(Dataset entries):
┄┄┄┄┄┄┄┄┄┄┄┄┄┄┄┄┄┄┄┄

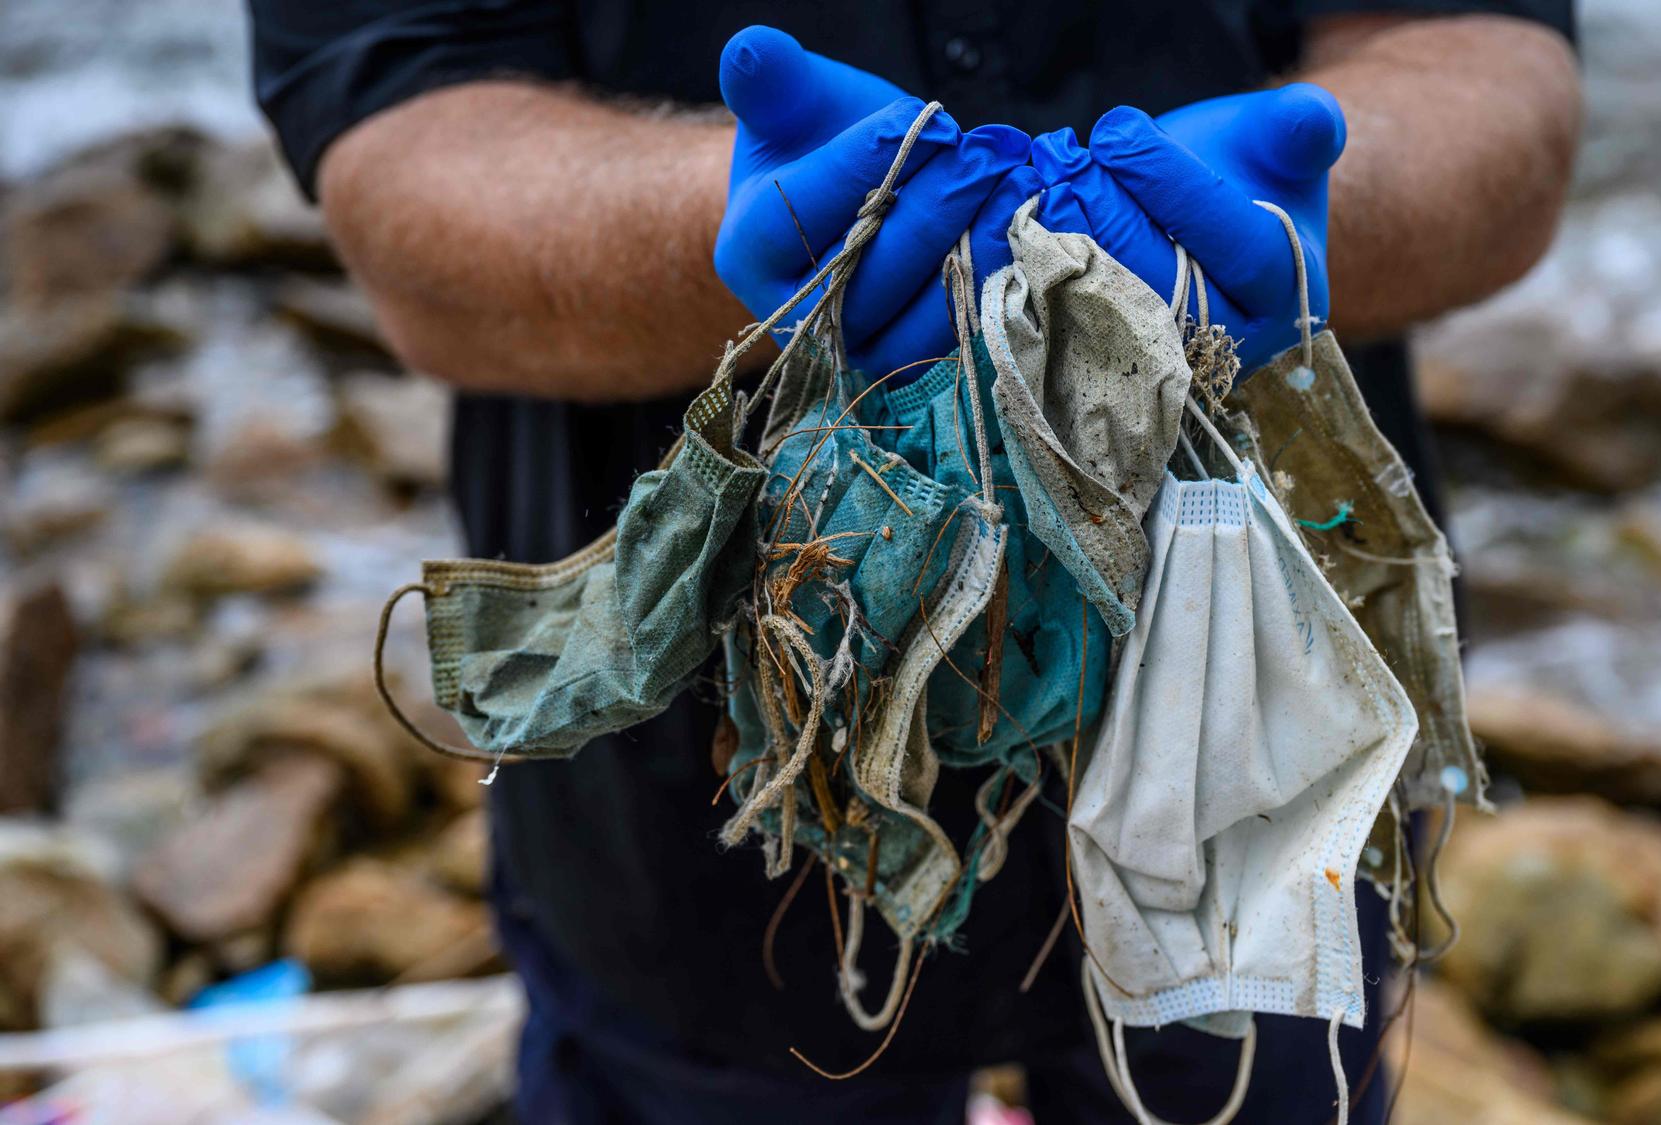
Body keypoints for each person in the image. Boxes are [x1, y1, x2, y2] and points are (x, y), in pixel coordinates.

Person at [248, 4, 1578, 1122]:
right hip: (710, 799)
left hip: (1262, 741)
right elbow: (402, 144)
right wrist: (710, 230)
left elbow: (1487, 63)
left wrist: (1332, 197)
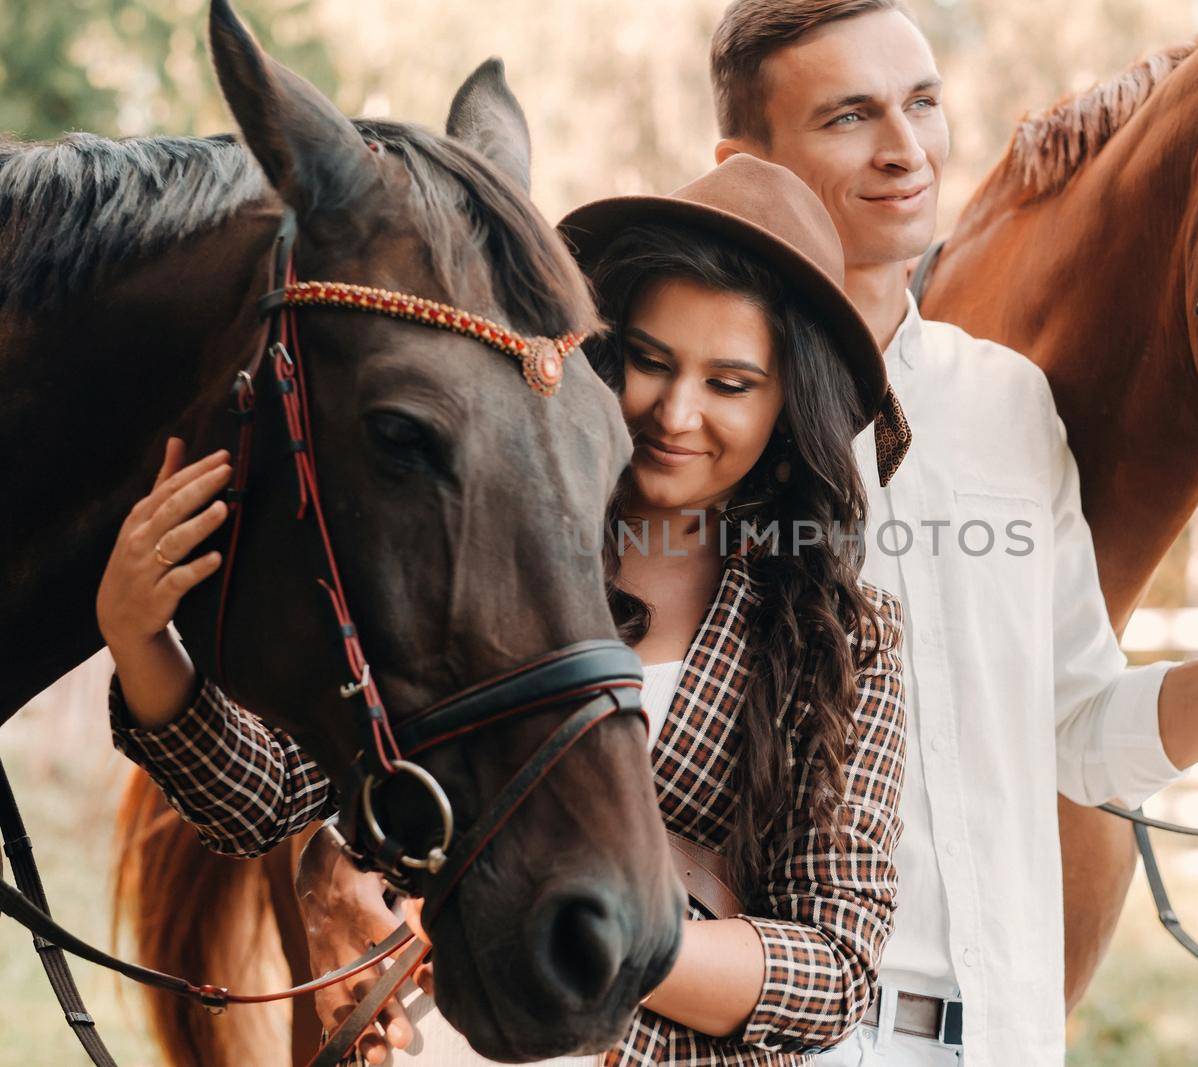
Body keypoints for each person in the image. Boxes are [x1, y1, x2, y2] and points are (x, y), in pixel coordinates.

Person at [694, 3, 1198, 1065]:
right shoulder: (689, 420)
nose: (905, 149)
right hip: (763, 1039)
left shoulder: (1006, 404)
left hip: (1003, 1039)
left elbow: (1087, 734)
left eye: (921, 102)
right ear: (745, 160)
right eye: (847, 117)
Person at [96, 154, 913, 1064]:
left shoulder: (845, 637)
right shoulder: (488, 545)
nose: (676, 413)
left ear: (786, 406)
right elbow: (270, 799)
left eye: (730, 384)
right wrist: (141, 641)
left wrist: (584, 923)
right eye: (649, 362)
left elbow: (836, 967)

┄┄┄┄┄┄┄┄┄┄┄┄┄┄┄┄┄┄┄┄

(Instructions for the task): The answer must be every line of the data that holds the word "wrist".

(Exercise output):
right wrist: (710, 230)
left wrist: (1332, 197)
right wrist: (141, 641)
left wrist: (584, 923)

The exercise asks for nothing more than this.